▶ _EXERCISE AIM_: Switch "longevity" to "durability" and write out the lines again, changing nothing else, starting at the line that has "elsewhere, frequently within marketing" and stopping after the line that has "instilled in me on those streets.".

▶ _SUPPLIED DATA_:
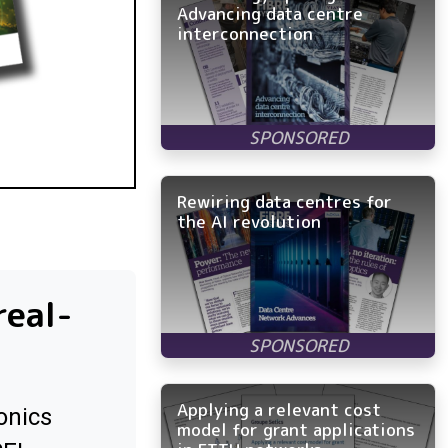
Advancing data centre
interconnection
Rewiring data centres for
the AI revolution
real-
Applying a relevant cost
onics
model for grant applications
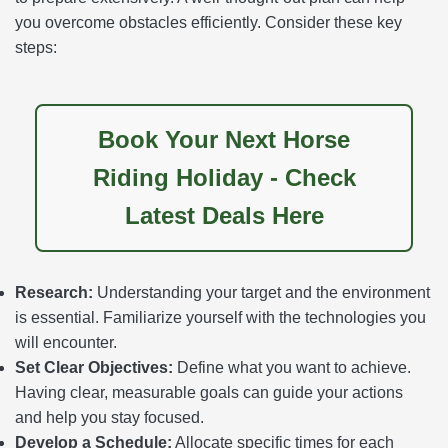
you overcome obstacles efficiently. Consider these key
steps:
Book Your Next Horse
Riding Holiday - Check
Latest Deals Here
Research:
Understanding your target and the environment
is essential. Familiarize yourself with the technologies you
will encounter.
Set Clear Objectives:
Define what you want to achieve.
Having clear, measurable goals can guide your actions
and help you stay focused.
Develop a Schedule:
Allocate specific times for each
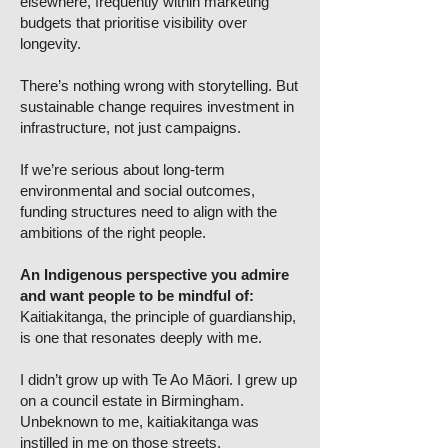
elsewhere, frequently within marketing
budgets that prioritise visibility over
longevity.
There’s nothing wrong with storytelling. But
sustainable change requires investment in
infrastructure, not just campaigns.
If we’re serious about long-term
environmental and social outcomes,
funding structures need to align with the
ambitions of the right people.
An Indigenous perspective you admire
and want people to be mindful of:
Kaitiakitanga, the principle of guardianship,
is one that resonates deeply with me.
I didn’t grow up with Te Ao Māori. I grew up
on a council estate in Birmingham.
Unbeknown to me, kaitiakitanga was
instilled in me on those streets.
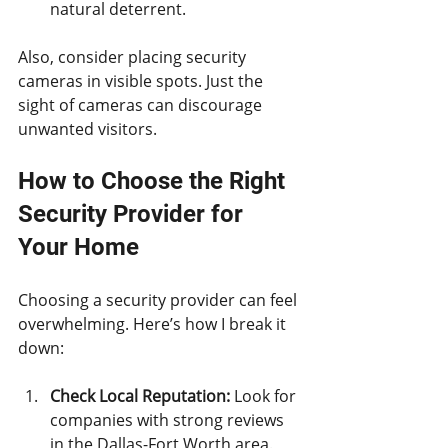
natural deterrent.
Also, consider placing security 
cameras in visible spots. Just the 
sight of cameras can discourage 
unwanted visitors.
How to Choose the Right 
Security Provider for 
Your Home
Choosing a security provider can feel 
overwhelming. Here’s how I break it 
down:
Check Local Reputation:
 Look for 
companies with strong reviews 
in the Dallas-Fort Worth area.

▶ _OUTPUT FOR THIS TASK_:
elsewhere, frequently within marketing
budgets that prioritise visibility over
durability.
There’s nothing wrong with storytelling. But
sustainable change requires investment in
infrastructure, not just campaigns.
If we’re serious about long-term
environmental and social outcomes,
funding structures need to align with the
ambitions of the right people.
An Indigenous perspective you admire
and want people to be mindful of:
Kaitiakitanga, the principle of guardianship,
is one that resonates deeply with me.
I didn’t grow up with Te Ao Māori. I grew up
on a council estate in Birmingham.
Unbeknown to me, kaitiakitanga was
instilled in me on those streets.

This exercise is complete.